Published: 09:57, 15 April 2018
| Updated: 09:59, 15 April 2018
Not many of us can claim to have an imagination like Roald Dahl: he dreamt up stories like Charlie and the Chocolate Factory, Fantastic Mr Fox, James and the Giant Peach and The BFG - the subject of an exhibition, The BFG In Pictures, at The Beaney in Canterbury until May.
He made up more than 500 words and character names for his books and excelled himself with the BFG, with his gentle joviality.
The BFG's staple diet is Snozzcumbers - striped warty cucumber-like vegetables with wart-like growths that taste like frogskins and rotten fish to Sophie and cockroaches - and Frobscottle - a fizzy drink which causes noisy flatulence (snigger) because of its bubbles.
It was an expansion of a short story from Dahl's 1975 book Danny, the Champion of the World which he dedicated to his late daughter, Olivia, who died of measles encephalitis at seven in 1962. My children have all loved The BFG, from the book and also the animated adaptation from 1987 with David Jason as the voice of the BFG.
Sophie can't sleep in the orphanage and sees a strange sight in the street - a giant man. When he sees her she tries to hide but he picks her up through the window and takes her back to his cave, telling her most giants eat humans, but he doesn't, because he is the Big Friendly Giant. He then takes her to Dream Country to catch dreams and the Queen and a visit to Buckingham Palace figure in the story - but you'd have to read it or see the film to find out more.
What the exhibition at The Beaney in Canterbury sets out to do is show you the illustrations - many on show have been unseen until now - created by Quentin Blake for Dahl's stories, and fire up youngsters' imagination to create artwork and ideas themselves.
As you walk through the museum on the way to the exhibition room, you'll encounter Bagpuss and other creative favourites like The Clangers, which might help get your creative juices flowing.
The exhibition room itself is sparse and looking at the illustrations alone in a quite dark room would not be an activity in itself for little ones.
Quentin Blake's own captions to his pictures are funny and very approachable, so older children and adults will enjoy them. More than 40 of his original artworks are on show and even my hard-to-please 12-year-old was carried along with the Dahl and Blake journey once she saw The BFG having tea with Sophie and the Queen and peeking into Sophie's window. There's also a section where Quentin has a step by step guide to drawing your own BFG.
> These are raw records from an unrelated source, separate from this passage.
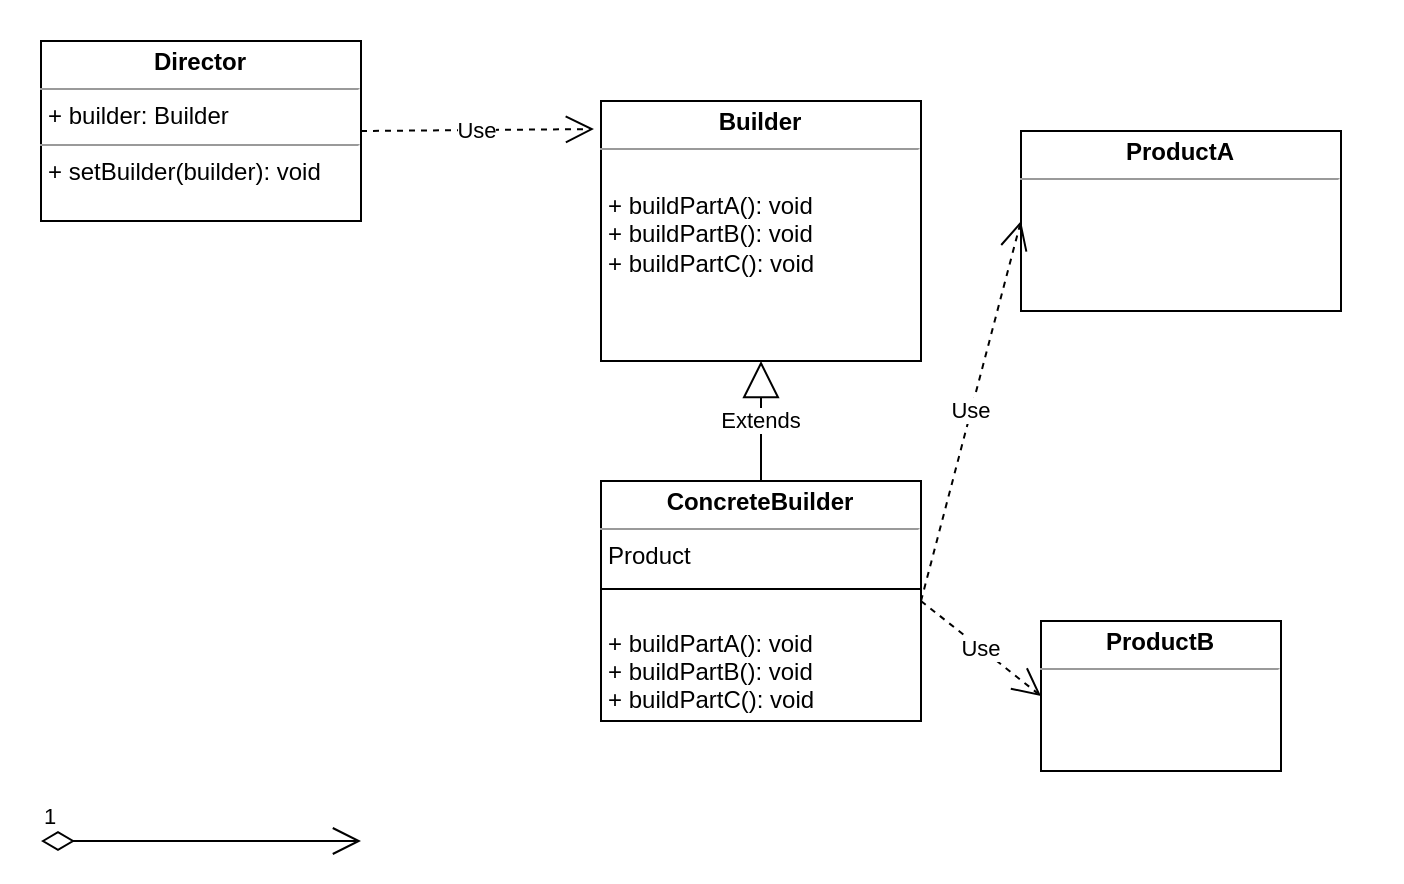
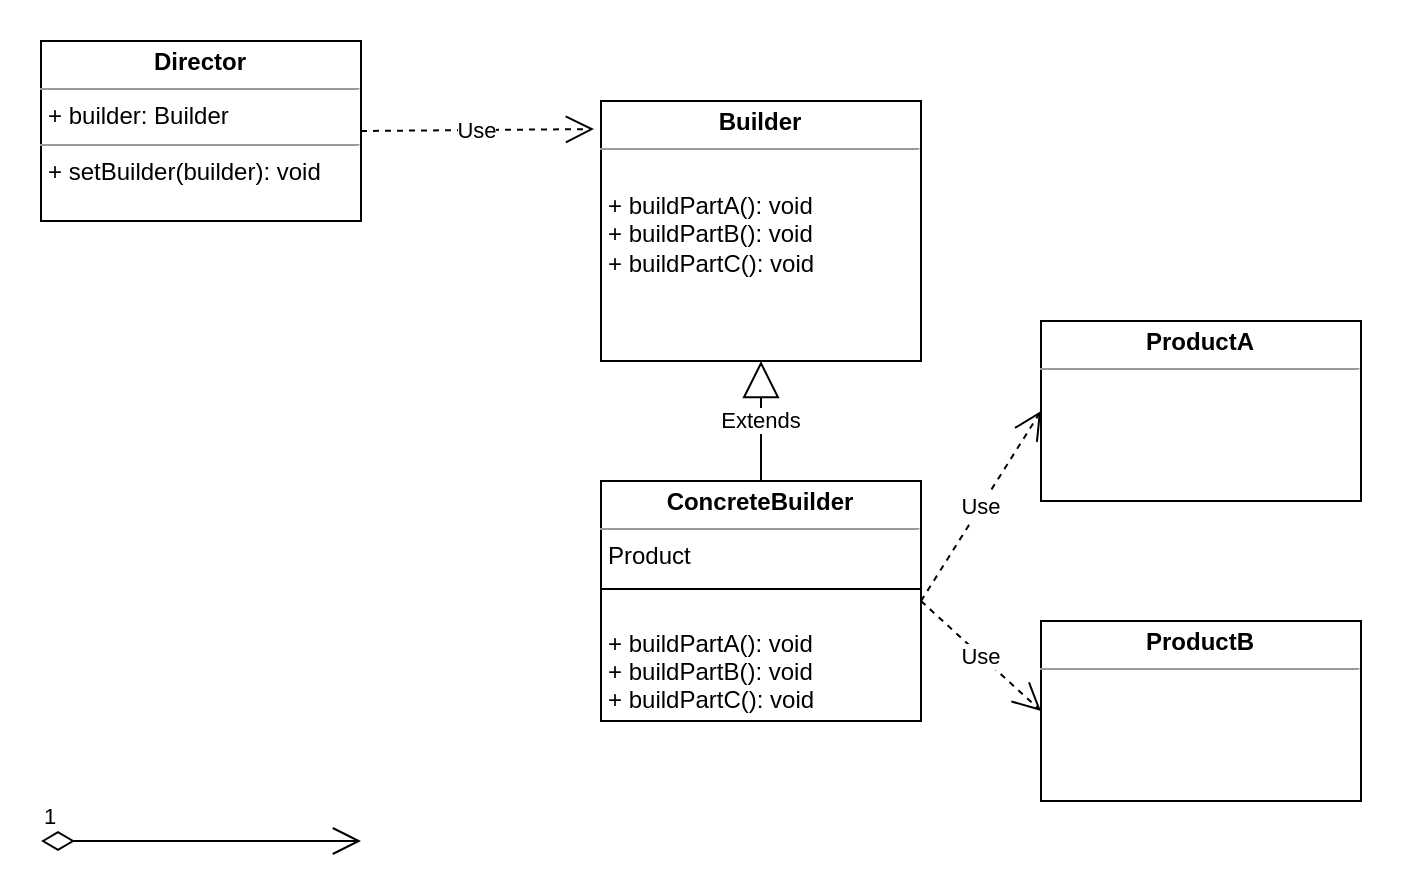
  <mxCell id="0" />
  <mxCell id="1" parent="0" />
  <mxCell id="2" value="&lt;p style=&quot;margin: 0px ; margin-top: 4px ; text-align: center&quot;&gt;&lt;b&gt;Director&lt;/b&gt;&lt;/p&gt;&lt;hr size=&quot;1&quot;&gt;&lt;p style=&quot;margin: 0px ; margin-left: 4px&quot;&gt;+ builder: Builder&lt;/p&gt;&lt;hr size=&quot;1&quot;&gt;&lt;p style=&quot;margin: 0px ; margin-left: 4px&quot;&gt;+ setBuilder(builder): void&lt;/p&gt;" style="verticalAlign=top;align=left;overflow=fill;fontSize=12;fontFamily=Helvetica;html=1;" parent="1" vertex="1"><mxGeometry x="20" y="20" width="160" height="90" as="geometry" /></mxCell>
  <mxCell id="3" value="&lt;p style=&quot;margin: 0px ; margin-top: 4px ; text-align: center&quot;&gt;&lt;b&gt;Builder&lt;/b&gt;&lt;/p&gt;&lt;hr size=&quot;1&quot;&gt;&lt;p style=&quot;margin: 0px ; margin-left: 4px&quot;&gt;&lt;br&gt;&lt;/p&gt;&lt;p style=&quot;margin: 0px ; margin-left: 4px&quot;&gt;+ buildPartA(): void&lt;/p&gt;&lt;p style=&quot;margin: 0px ; margin-left: 4px&quot;&gt;+ buildPartB(): void&lt;br&gt;&lt;/p&gt;&lt;p style=&quot;margin: 0px ; margin-left: 4px&quot;&gt;+ buildPartC(): void&lt;/p&gt;" style="verticalAlign=top;align=left;overflow=fill;fontSize=12;fontFamily=Helvetica;html=1;" parent="1" vertex="1"><mxGeometry x="300" y="50" width="160" height="130" as="geometry" /></mxCell>
  <mxCell id="4" value="&lt;p style=&quot;margin: 0px ; margin-top: 4px ; text-align: center&quot;&gt;&lt;b&gt;ConcreteBuilder&lt;/b&gt;&lt;/p&gt;&lt;hr size=&quot;1&quot;&gt;&lt;p style=&quot;margin: 0px ; margin-left: 4px&quot;&gt;Product&lt;/p&gt;&lt;p style=&quot;margin: 0px 0px 0px 4px&quot;&gt;&lt;br&gt;&lt;/p&gt;&lt;p style=&quot;margin: 0px 0px 0px 4px&quot;&gt;&lt;br&gt;&lt;/p&gt;&lt;p style=&quot;margin: 0px 0px 0px 4px&quot;&gt;+ buildPartA(): void&lt;/p&gt;&lt;p style=&quot;margin: 0px 0px 0px 4px&quot;&gt;+ buildPartB(): void&lt;br&gt;&lt;/p&gt;&lt;p style=&quot;margin: 0px 0px 0px 4px&quot;&gt;+ buildPartC(): void&lt;/p&gt;" style="verticalAlign=top;align=left;overflow=fill;fontSize=12;fontFamily=Helvetica;html=1;" parent="1" vertex="1"><mxGeometry x="300" y="240" width="160" height="120" as="geometry" /></mxCell>
- <mxCell id="5" value="&lt;p style=&quot;margin: 0px ; margin-top: 4px ; text-align: center&quot;&gt;&lt;b&gt;ProductA&lt;/b&gt;&lt;/p&gt;&lt;hr size=&quot;1&quot;&gt;&lt;p style=&quot;margin: 0px ; margin-left: 4px&quot;&gt;&lt;br&gt;&lt;/p&gt;&lt;p style=&quot;margin: 0px ; margin-left: 4px&quot;&gt;&lt;br&gt;&lt;/p&gt;" style="verticalAlign=top;align=left;overflow=fill;fontSize=12;fontFamily=Helvetica;html=1;" parent="1" vertex="1"><mxGeometry x="510" y="65" width="160" height="90" as="geometry" /></mxCell>
- <mxCell id="6" value="&lt;p style=&quot;margin: 0px ; margin-top: 4px ; text-align: center&quot;&gt;&lt;b&gt;ProductB&lt;/b&gt;&lt;br&gt;&lt;/p&gt;&lt;hr size=&quot;1&quot;&gt;&lt;p style=&quot;margin: 0px ; margin-left: 4px&quot;&gt;&lt;/p&gt;&lt;p style=&quot;margin: 0px ; margin-left: 4px&quot;&gt;&lt;br&gt;&lt;/p&gt;" style="verticalAlign=top;align=left;overflow=fill;fontSize=12;fontFamily=Helvetica;html=1;" parent="1" vertex="1"><mxGeometry x="520" y="310" width="120" height="75" as="geometry" /></mxCell>
+ <mxCell id="5" value="&lt;p style=&quot;margin: 0px ; margin-top: 4px ; text-align: center&quot;&gt;&lt;b&gt;ProductA&lt;/b&gt;&lt;/p&gt;&lt;hr size=&quot;1&quot;&gt;&lt;p style=&quot;margin: 0px ; margin-left: 4px&quot;&gt;&lt;br&gt;&lt;/p&gt;&lt;p style=&quot;margin: 0px ; margin-left: 4px&quot;&gt;&lt;br&gt;&lt;/p&gt;" style="verticalAlign=top;align=left;overflow=fill;fontSize=12;fontFamily=Helvetica;html=1;" parent="1" vertex="1"><mxGeometry x="520" y="160" width="160" height="90" as="geometry" /></mxCell>
+ <mxCell id="6" value="&lt;p style=&quot;margin: 0px ; margin-top: 4px ; text-align: center&quot;&gt;&lt;b&gt;ProductB&lt;/b&gt;&lt;br&gt;&lt;/p&gt;&lt;hr size=&quot;1&quot;&gt;&lt;p style=&quot;margin: 0px ; margin-left: 4px&quot;&gt;&lt;/p&gt;&lt;p style=&quot;margin: 0px ; margin-left: 4px&quot;&gt;&lt;br&gt;&lt;/p&gt;" style="verticalAlign=top;align=left;overflow=fill;fontSize=12;fontFamily=Helvetica;html=1;" parent="1" vertex="1"><mxGeometry x="520" y="310" width="160" height="90" as="geometry" /></mxCell>
  <mxCell id="7" value="Extends" style="endArrow=block;endSize=16;endFill=0;html=1;entryX=0.5;entryY=1;entryDx=0;entryDy=0;exitX=0.5;exitY=0;exitDx=0;exitDy=0;" parent="1" source="4" target="3" edge="1"><mxGeometry width="160" relative="1" as="geometry"><mxPoint x="20" y="420" as="sourcePoint" /><mxPoint x="180" y="420" as="targetPoint" /></mxGeometry></mxCell>
  <mxCell id="8" value="Use" style="endArrow=open;endSize=12;dashed=1;html=1;exitX=1;exitY=0.5;exitDx=0;exitDy=0;entryX=0;entryY=0.5;entryDx=0;entryDy=0;" parent="1" source="4" target="5" edge="1"><mxGeometry width="160" relative="1" as="geometry"><mxPoint x="20" y="420" as="sourcePoint" /><mxPoint x="180" y="420" as="targetPoint" /></mxGeometry></mxCell>
  <mxCell id="9" value="Use" style="endArrow=open;endSize=12;dashed=1;html=1;exitX=1;exitY=0.5;exitDx=0;exitDy=0;entryX=0;entryY=0.5;entryDx=0;entryDy=0;" parent="1" source="4" target="6" edge="1"><mxGeometry width="160" relative="1" as="geometry"><mxPoint x="20" y="420" as="sourcePoint" /><mxPoint x="180" y="420" as="targetPoint" /></mxGeometry></mxCell>
  <mxCell id="10" value="Use" style="endArrow=open;endSize=12;dashed=1;html=1;exitX=1;exitY=0.5;exitDx=0;exitDy=0;entryX=-0.022;entryY=0.108;entryDx=0;entryDy=0;entryPerimeter=0;" parent="1" source="2" target="3" edge="1"><mxGeometry width="160" relative="1" as="geometry"><mxPoint x="70" y="230" as="sourcePoint" /><mxPoint x="230" y="230" as="targetPoint" /></mxGeometry></mxCell>
  <mxCell id="11" value="" style="line;strokeWidth=1;fillColor=none;align=left;verticalAlign=middle;spacingTop=-1;spacingLeft=3;spacingRight=3;rotatable=0;labelPosition=right;points=[];portConstraint=eastwest;" parent="1" vertex="1"><mxGeometry x="300" y="290" width="160" height="8" as="geometry" /></mxCell>
  <mxCell id="12" value="1" style="endArrow=open;html=1;endSize=12;startArrow=diamondThin;startSize=14;startFill=0;edgeStyle=orthogonalEdgeStyle;align=left;verticalAlign=bottom;" parent="1" edge="1"><mxGeometry x="-1" y="3" relative="1" as="geometry"><mxPoint x="20" y="420" as="sourcePoint" /><mxPoint x="180" y="420" as="targetPoint" /></mxGeometry></mxCell>
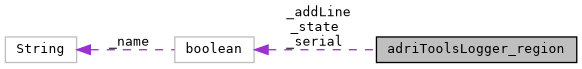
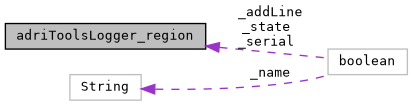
  digraph {
    fontname="DejaVu Sans Mono"
    rankdir=LR
    node [color=grey75 fillcolor=white fontname="DejaVu Sans Mono" fontsize=10 shape=record style=filled]
    edge [color=darkorchid3 dir=back fontname="DejaVu Sans Mono" fontsize=10 labelfontname=Helvetica labelfontsize=10 style=dashed]
    n1 [color=black fillcolor=grey75 fontcolor=black height=0.2 label=adriToolsLogger_region width=0.4]
    n2 [height=0.2 label=String width=0.4]
    n3 [height=0.2 label=boolean width=0.4]
    n2 -> n3 [label=" _name"]
-   n3 -> n1 [label=" _addLine\n_state\n_serial"]
+   n1 -> n3 [label=" _addLine\n_state\n_serial"]
  }
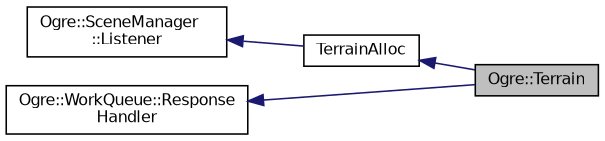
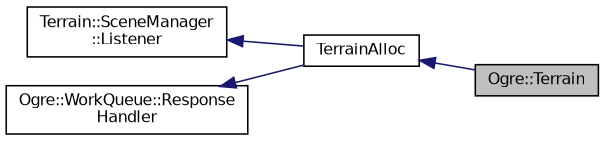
  digraph {
    rankdir=LR
    node [color=black fontname=Helvetica fontsize=10 shape=record]
    edge [color=midnightblue dir=back fontname=Helvetica fontsize=10 labelfontname=Helvetica labelfontsize=10 style=solid]
    n1 [fillcolor=grey75 fontcolor=black height=0.2 label="Ogre::Terrain" style=filled width=0.4]
-   n2 [height=0.2 label="Ogre::SceneManager\l::Listener" width=0.4]
+   n2 [height=0.2 label="Terrain::SceneManager\l::Listener" width=0.4]
    n3 [height=0.2 label=TerrainAlloc width=0.4]
    n4 [height=0.2 label="Ogre::WorkQueue::Response\lHandler" width=0.4]
    n2 -> n3
    n3 -> n1
-   n4 -> n1
+   n4 -> n3
  }
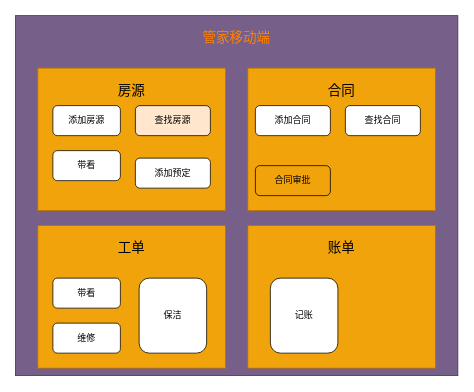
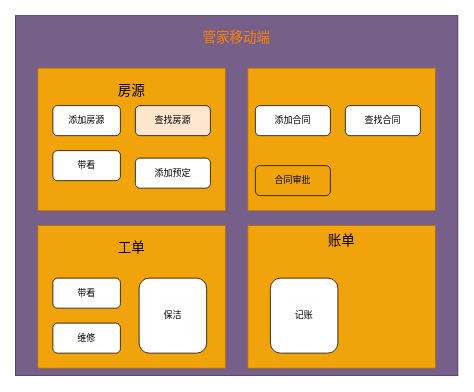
  <mxCell id="0" />
  <mxCell id="1" parent="0" />
  <mxCell id="2" value="" style="rounded=0;whiteSpace=wrap;html=1;fillColor=#76608a;strokeColor=#432D57;fontColor=#ffffff;" vertex="1" parent="1"><mxGeometry y="20" width="590" height="480" as="geometry" x="20" /></mxCell>
  <mxCell id="3" value="&lt;font style=&quot;font-size: 18px&quot; color=&quot;#ff8000&quot;&gt;管家移动端&lt;/font&gt;" style="text;html=1;strokeColor=none;fillColor=none;align=center;verticalAlign=middle;whiteSpace=wrap;rounded=0;" vertex="1" parent="1"><mxGeometry x="265" y="40" width="100" height="20" as="geometry" /></mxCell>
  <mxCell id="4" value="" style="rounded=0;whiteSpace=wrap;html=1;fillColor=#f0a30a;strokeColor=#BD7000;fontColor=#ffffff;" vertex="1" parent="1"><mxGeometry x="50" y="90" width="250" height="190" as="geometry" /></mxCell>
  <mxCell id="5" value="" style="rounded=0;whiteSpace=wrap;html=1;fillColor=#f0a30a;strokeColor=#BD7000;fontColor=#ffffff;" vertex="1" parent="1"><mxGeometry x="330" y="90" width="250" height="190" as="geometry" /></mxCell>
  <mxCell id="6" value="" style="rounded=0;whiteSpace=wrap;html=1;fillColor=#f0a30a;strokeColor=#BD7000;fontColor=#ffffff;" vertex="1" parent="1"><mxGeometry x="50" y="300" width="250" height="190" as="geometry" /></mxCell>
  <mxCell id="7" value="" style="rounded=0;whiteSpace=wrap;html=1;fillColor=#f0a30a;strokeColor=#BD7000;fontColor=#ffffff;" vertex="1" parent="1"><mxGeometry x="330" y="300" width="250" height="190" as="geometry" /></mxCell>
  <mxCell id="8" value="&lt;font style=&quot;font-size: 18px&quot;&gt;房源&lt;/font&gt;" style="text;html=1;strokeColor=none;fillColor=none;align=center;verticalAlign=middle;whiteSpace=wrap;rounded=0;" vertex="1" parent="1"><mxGeometry x="155" y="110" width="40" height="20" as="geometry" /></mxCell>
- <mxCell id="9" value="&lt;font style=&quot;font-size: 18px&quot;&gt;合同&lt;/font&gt;" style="text;html=1;strokeColor=none;fillColor=none;align=center;verticalAlign=middle;whiteSpace=wrap;rounded=0;" vertex="1" parent="1"><mxGeometry x="435" y="110" width="40" height="20" as="geometry" /></mxCell>
  <mxCell id="10" value="&lt;font style=&quot;font-size: 18px&quot;&gt;工单&lt;/font&gt;" style="text;html=1;strokeColor=none;fillColor=none;align=center;verticalAlign=middle;whiteSpace=wrap;rounded=0;" vertex="1" parent="1"><mxGeometry x="155" y="320" width="40" height="20" as="geometry" /></mxCell>
- <mxCell id="11" value="&lt;font style=&quot;font-size: 18px&quot;&gt;账单&lt;/font&gt;" style="text;html=1;strokeColor=none;fillColor=none;align=center;verticalAlign=middle;whiteSpace=wrap;rounded=0;" vertex="1" parent="1"><mxGeometry x="435" y="320" width="40" height="20" as="geometry" /></mxCell>
+ <mxCell id="11" value="&lt;font style=&quot;font-size: 18px&quot;&gt;账单&lt;/font&gt;" style="text;html=1;strokeColor=none;fillColor=none;align=center;verticalAlign=middle;whiteSpace=wrap;rounded=0;" vertex="1" parent="1"><mxGeometry x="435" y="310" width="40" height="20" as="geometry" /></mxCell>
  <mxCell id="12" value="添加房源" style="rounded=1;whiteSpace=wrap;html=1;" vertex="1" parent="1"><mxGeometry x="70" y="140" width="90" height="40" as="geometry" /></mxCell>
  <mxCell id="13" value="查找房源" style="rounded=1;whiteSpace=wrap;html=1;fillColor=#ffe6cc;" vertex="1" parent="1"><mxGeometry x="180" y="140" width="100" height="40" as="geometry" /></mxCell>
  <mxCell id="14" value="带看" style="rounded=1;whiteSpace=wrap;html=1;" vertex="1" parent="1"><mxGeometry x="70" y="200" width="90" height="40" as="geometry" /></mxCell>
  <mxCell id="15" value="添加预定" style="rounded=1;whiteSpace=wrap;html=1;" vertex="1" parent="1"><mxGeometry x="180" y="210" width="100" height="40" as="geometry" /></mxCell>
  <mxCell id="16" value="添加合同&lt;span style=&quot;color: rgba(0 , 0 , 0 , 0) ; font-family: monospace ; font-size: 0px&quot;&gt;%3CmxGraphModel%3E%3Croot%3E%3CmxCell%20id%3D%220%22%2F%3E%3CmxCell%20id%3D%221%22%20parent%3D%220%22%2F%3E%3CmxCell%20id%3D%222%22%20value%3D%22%E6%9F%A5%E6%89%BE%E6%88%BF%E6%BA%90%22%20style%3D%22rounded%3D1%3BwhiteSpace%3Dwrap%3Bhtml%3D1%3B%22%20vertex%3D%221%22%20parent%3D%221%22%3E%3CmxGeometry%20x%3D%22160%22%20y%3D%22210%22%20width%3D%22100%22%20height%3D%2240%22%20as%3D%22geometry%22%2F%3E%3C%2FmxCell%3E%3C%2Froot%3E%3C%2FmxGraphModel%3E&lt;/span&gt;" style="rounded=1;whiteSpace=wrap;html=1;" vertex="1" parent="1"><mxGeometry x="340" y="140" width="100" height="40" as="geometry" /></mxCell>
  <mxCell id="17" value="查找合同" style="rounded=1;whiteSpace=wrap;html=1;" vertex="1" parent="1"><mxGeometry x="460" y="140" width="100" height="40" as="geometry" /></mxCell>
  <mxCell id="18" value="合同审批" style="rounded=1;whiteSpace=wrap;html=1;fillColor=#f0a30a;" vertex="1" parent="1"><mxGeometry x="340" y="220" width="100" height="40" as="geometry" /></mxCell>
  <mxCell id="19" value="带看&lt;span style=&quot;color: rgba(0 , 0 , 0 , 0) ; font-family: monospace ; font-size: 0px&quot;&gt;%3CmxGraphModel%3E%3Croot%3E%3CmxCell%20id%3D%220%22%2F%3E%3CmxCell%20id%3D%221%22%20parent%3D%220%22%2F%3E%3CmxCell%20id%3D%222%22%20value%3D%22%E6%B7%BB%E5%8A%A0%E6%88%BF%E6%BA%90%22%20style%3D%22rounded%3D1%3BwhiteSpace%3Dwrap%3Bhtml%3D1%3B%22%20vertex%3D%221%22%20parent%3D%221%22%3E%3CmxGeometry%20x%3D%2250%22%20y%3D%22210%22%20width%3D%2290%22%20height%3D%2240%22%20as%3D%22geometry%22%2F%3E%3C%2FmxCell%3E%3C%2Froot%3E%3C%2FmxGraphModel%3E&lt;/span&gt;" style="rounded=1;whiteSpace=wrap;html=1;" vertex="1" parent="1"><mxGeometry x="70" y="370" width="90" height="40" as="geometry" /></mxCell>
  <mxCell id="20" value="维修" style="rounded=1;whiteSpace=wrap;html=1;" vertex="1" parent="1"><mxGeometry x="70" y="430" width="90" height="40" as="geometry" /></mxCell>
  <mxCell id="21" value="保洁" style="rounded=1;whiteSpace=wrap;html=1;" vertex="1" parent="1"><mxGeometry x="185" y="370" width="90" height="100" as="geometry" /></mxCell>
  <mxCell id="22" value="记账" style="rounded=1;whiteSpace=wrap;html=1;" vertex="1" parent="1"><mxGeometry x="360" y="370" width="90" height="100" as="geometry" /></mxCell>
It's the other activities which go alongside which make it worth a visit, though the BFG trail around the museum with a scrumdidilly treat at the end for £1 per person was actually too hard for us!
The activity of creating your own dream she took home and spent some time doing quietly on her own, rather than surrounded by smaller children, and was excited with the result - so definitely value for money. There's also a Share Your Dreams competition to share their dreams for all ages through pictures, poetry or short stories, for the chance to have your work transformed into an original illustration that will go on display in the Beaney.
BFG in Pictures is on until Sunday, May 20 in the Beaney’s Special Exhibitions Room in Canterbury. For details go to canterburymuseums.co.uk.
The museum is closed on Mondays, open 10am to 5pm Tuesday to Saturday and noon to 5pm on Sundays. Entry is free, but there are some small charges, which if you have children with you, you will want to pay: creative activities are £1 per person or £4 for three activities.
The BFG trail around the museum for a scrumdidilly treat costs £1 per person - just pick up a trail sheet from the atrium.
Creating a dream to take home using the museum's materials - you supply the imagination - costs £2.50 per person.